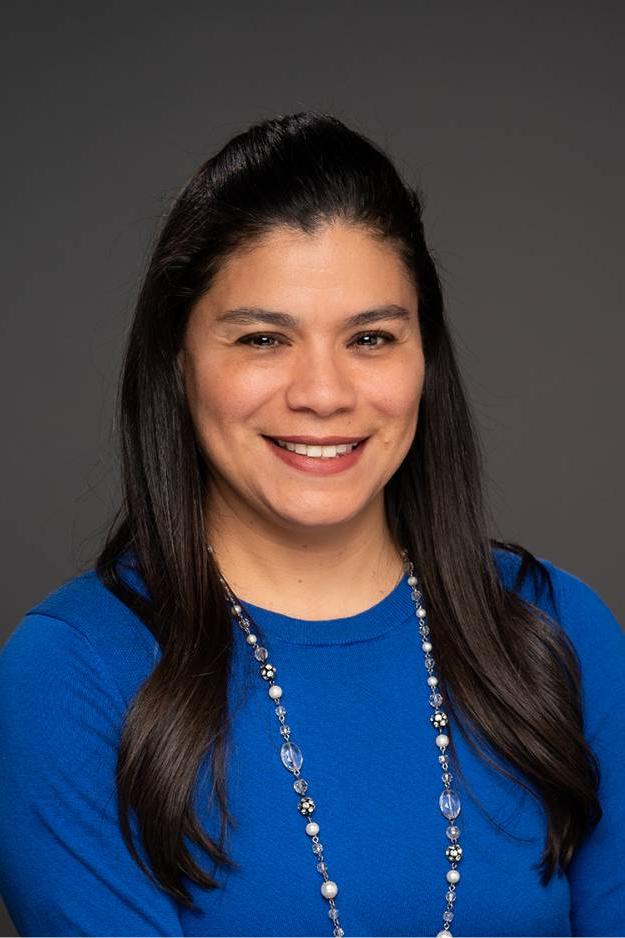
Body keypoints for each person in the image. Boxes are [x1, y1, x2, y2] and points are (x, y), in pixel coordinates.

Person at [0, 111, 623, 938]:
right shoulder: (69, 675)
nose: (323, 394)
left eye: (370, 337)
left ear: (423, 360)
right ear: (177, 362)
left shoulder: (557, 630)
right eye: (263, 338)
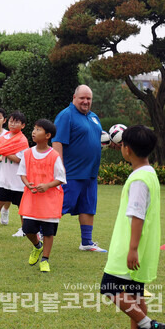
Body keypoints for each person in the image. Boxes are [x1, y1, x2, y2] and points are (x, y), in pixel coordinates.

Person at [100, 125, 165, 329]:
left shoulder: (138, 179)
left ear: (126, 149)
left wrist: (132, 248)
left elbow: (137, 215)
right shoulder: (149, 173)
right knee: (135, 293)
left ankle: (149, 326)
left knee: (109, 287)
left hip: (131, 245)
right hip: (145, 245)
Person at [53, 85, 107, 252]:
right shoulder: (66, 115)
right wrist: (59, 168)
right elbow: (57, 142)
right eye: (82, 98)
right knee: (60, 205)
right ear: (74, 97)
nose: (85, 101)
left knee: (88, 206)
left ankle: (87, 242)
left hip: (90, 173)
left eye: (88, 99)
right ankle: (40, 232)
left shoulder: (93, 117)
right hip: (72, 172)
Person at [17, 119, 66, 273]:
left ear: (48, 135)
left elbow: (61, 178)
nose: (34, 132)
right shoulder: (27, 153)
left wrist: (47, 186)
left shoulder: (54, 155)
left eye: (38, 129)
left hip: (50, 202)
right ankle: (37, 247)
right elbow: (22, 173)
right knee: (27, 228)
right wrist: (27, 183)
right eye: (34, 128)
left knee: (49, 232)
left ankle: (45, 259)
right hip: (32, 200)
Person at [0, 111, 29, 238]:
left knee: (21, 205)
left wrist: (4, 151)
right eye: (11, 121)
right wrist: (0, 154)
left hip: (18, 179)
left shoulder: (22, 140)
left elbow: (19, 159)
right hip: (4, 178)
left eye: (16, 122)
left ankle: (24, 229)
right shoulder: (4, 138)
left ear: (23, 125)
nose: (13, 124)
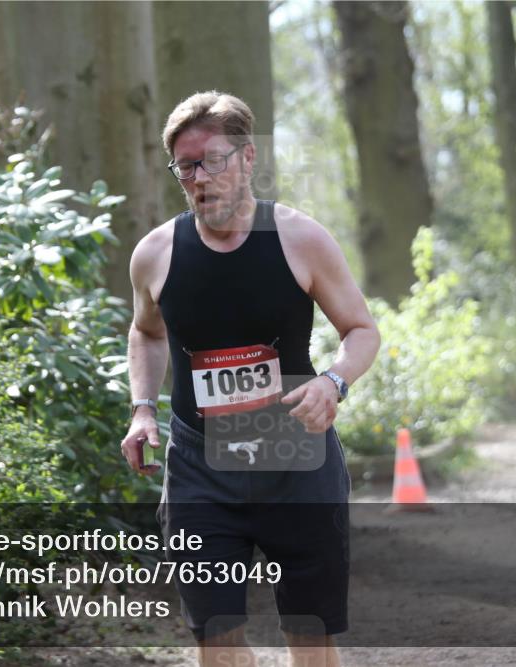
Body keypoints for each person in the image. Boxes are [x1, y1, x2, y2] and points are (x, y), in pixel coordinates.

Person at [120, 91, 380, 667]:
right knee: (216, 636)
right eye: (186, 166)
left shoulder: (300, 239)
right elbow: (148, 332)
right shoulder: (155, 254)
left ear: (247, 158)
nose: (199, 177)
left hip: (296, 462)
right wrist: (143, 407)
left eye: (213, 159)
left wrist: (332, 383)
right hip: (201, 470)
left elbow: (362, 330)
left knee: (309, 635)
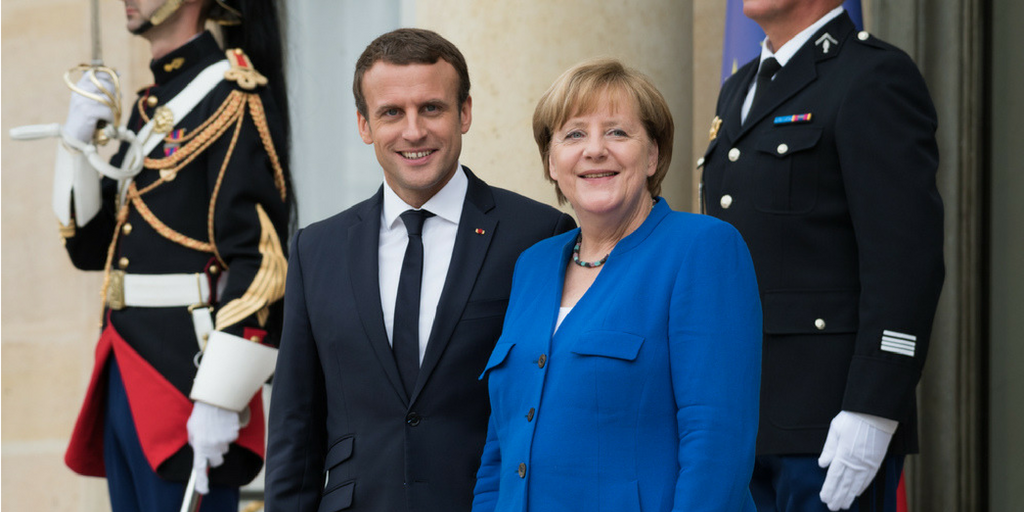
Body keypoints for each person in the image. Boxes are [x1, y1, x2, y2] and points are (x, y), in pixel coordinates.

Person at [263, 28, 575, 512]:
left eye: (431, 108)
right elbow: (294, 426)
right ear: (364, 126)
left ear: (464, 112)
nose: (413, 131)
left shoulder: (538, 234)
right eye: (391, 112)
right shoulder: (315, 249)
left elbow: (555, 403)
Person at [471, 58, 763, 512]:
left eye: (617, 132)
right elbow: (500, 448)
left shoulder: (702, 248)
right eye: (573, 134)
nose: (594, 150)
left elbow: (717, 444)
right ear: (551, 161)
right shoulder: (534, 264)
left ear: (652, 156)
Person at [699, 1, 944, 511]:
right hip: (743, 417)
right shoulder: (740, 86)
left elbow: (905, 261)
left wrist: (873, 408)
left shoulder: (873, 76)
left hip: (828, 424)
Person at [54, 0, 292, 510]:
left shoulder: (233, 95)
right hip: (123, 362)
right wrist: (74, 148)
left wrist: (220, 395)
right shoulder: (147, 107)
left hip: (186, 379)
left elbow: (262, 263)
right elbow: (88, 247)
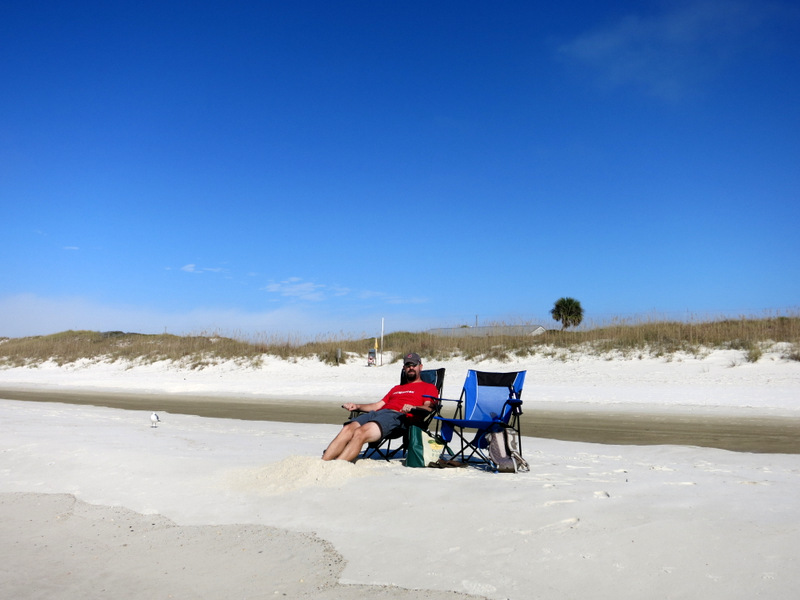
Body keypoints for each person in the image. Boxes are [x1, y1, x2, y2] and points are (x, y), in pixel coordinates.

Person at [322, 352, 439, 461]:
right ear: (404, 368)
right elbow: (378, 405)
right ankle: (324, 462)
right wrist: (357, 406)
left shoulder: (428, 387)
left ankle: (338, 465)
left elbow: (429, 407)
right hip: (378, 414)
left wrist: (414, 408)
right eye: (408, 365)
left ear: (420, 367)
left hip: (397, 417)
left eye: (414, 365)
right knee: (347, 429)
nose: (411, 367)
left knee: (360, 432)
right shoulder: (396, 388)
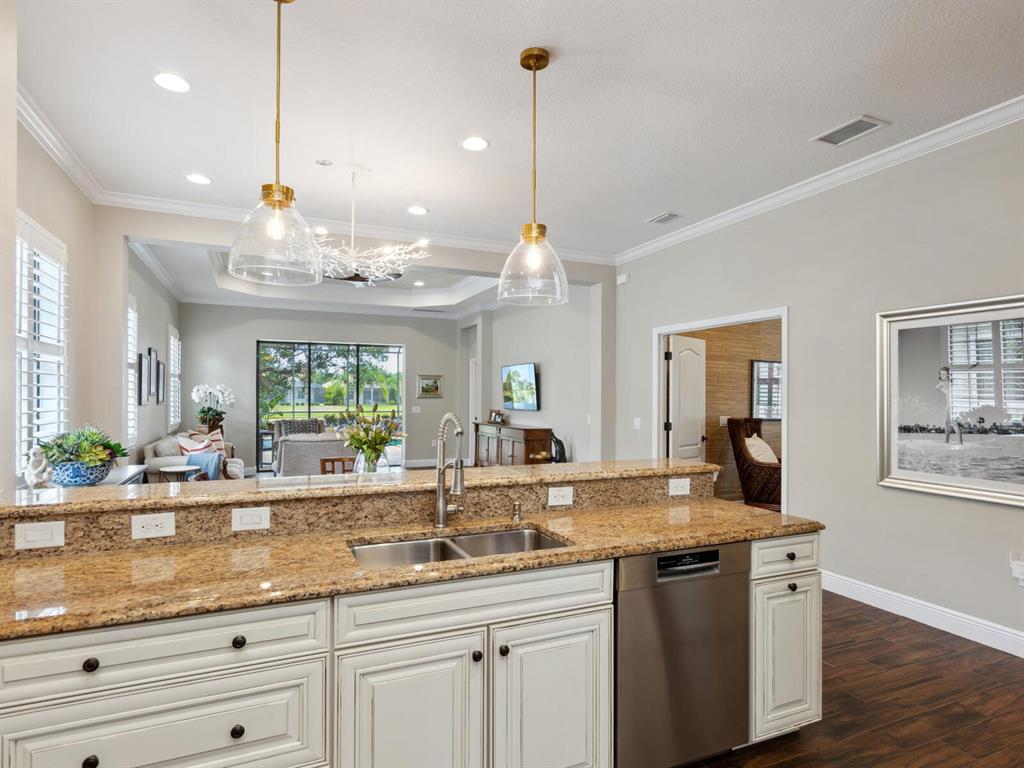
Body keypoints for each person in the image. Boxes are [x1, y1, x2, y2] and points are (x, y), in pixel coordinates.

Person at [935, 366, 963, 445]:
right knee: (948, 423)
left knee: (951, 423)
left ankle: (953, 442)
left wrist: (940, 382)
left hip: (950, 405)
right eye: (941, 374)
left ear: (948, 375)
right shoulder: (951, 383)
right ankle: (951, 441)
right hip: (953, 405)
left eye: (944, 374)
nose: (942, 375)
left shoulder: (944, 384)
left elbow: (936, 388)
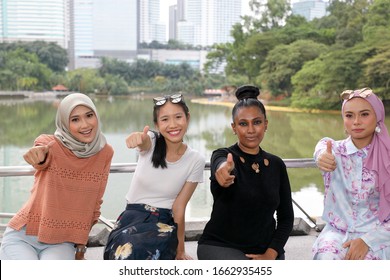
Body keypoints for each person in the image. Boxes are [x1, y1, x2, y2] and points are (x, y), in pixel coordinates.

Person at [0, 93, 114, 260]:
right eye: (75, 119)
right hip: (24, 234)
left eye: (89, 116)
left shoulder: (105, 152)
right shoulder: (50, 143)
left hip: (62, 242)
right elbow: (41, 155)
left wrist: (80, 250)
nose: (85, 124)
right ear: (64, 123)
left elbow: (94, 205)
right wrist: (38, 155)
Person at [197, 85, 294, 260]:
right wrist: (222, 172)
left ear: (266, 124)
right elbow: (220, 165)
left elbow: (286, 218)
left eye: (256, 122)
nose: (250, 130)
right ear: (234, 127)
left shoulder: (276, 164)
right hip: (221, 246)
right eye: (243, 124)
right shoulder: (224, 156)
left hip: (267, 249)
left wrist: (271, 254)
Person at [103, 93, 205, 260]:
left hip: (164, 223)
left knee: (145, 252)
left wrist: (180, 251)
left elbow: (179, 207)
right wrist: (138, 138)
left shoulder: (196, 160)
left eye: (178, 117)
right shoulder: (151, 140)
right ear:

= = =

- Assignment -
Your task is to list each line of the records with the word "nose".

- Reply to the exercise -
nose: (323, 394)
nose: (85, 101)
nose: (34, 132)
nose: (13, 124)
nose: (199, 177)
nose: (413, 131)
nose: (594, 150)
nose: (411, 367)
nose: (942, 375)
nose: (85, 124)
nose: (250, 130)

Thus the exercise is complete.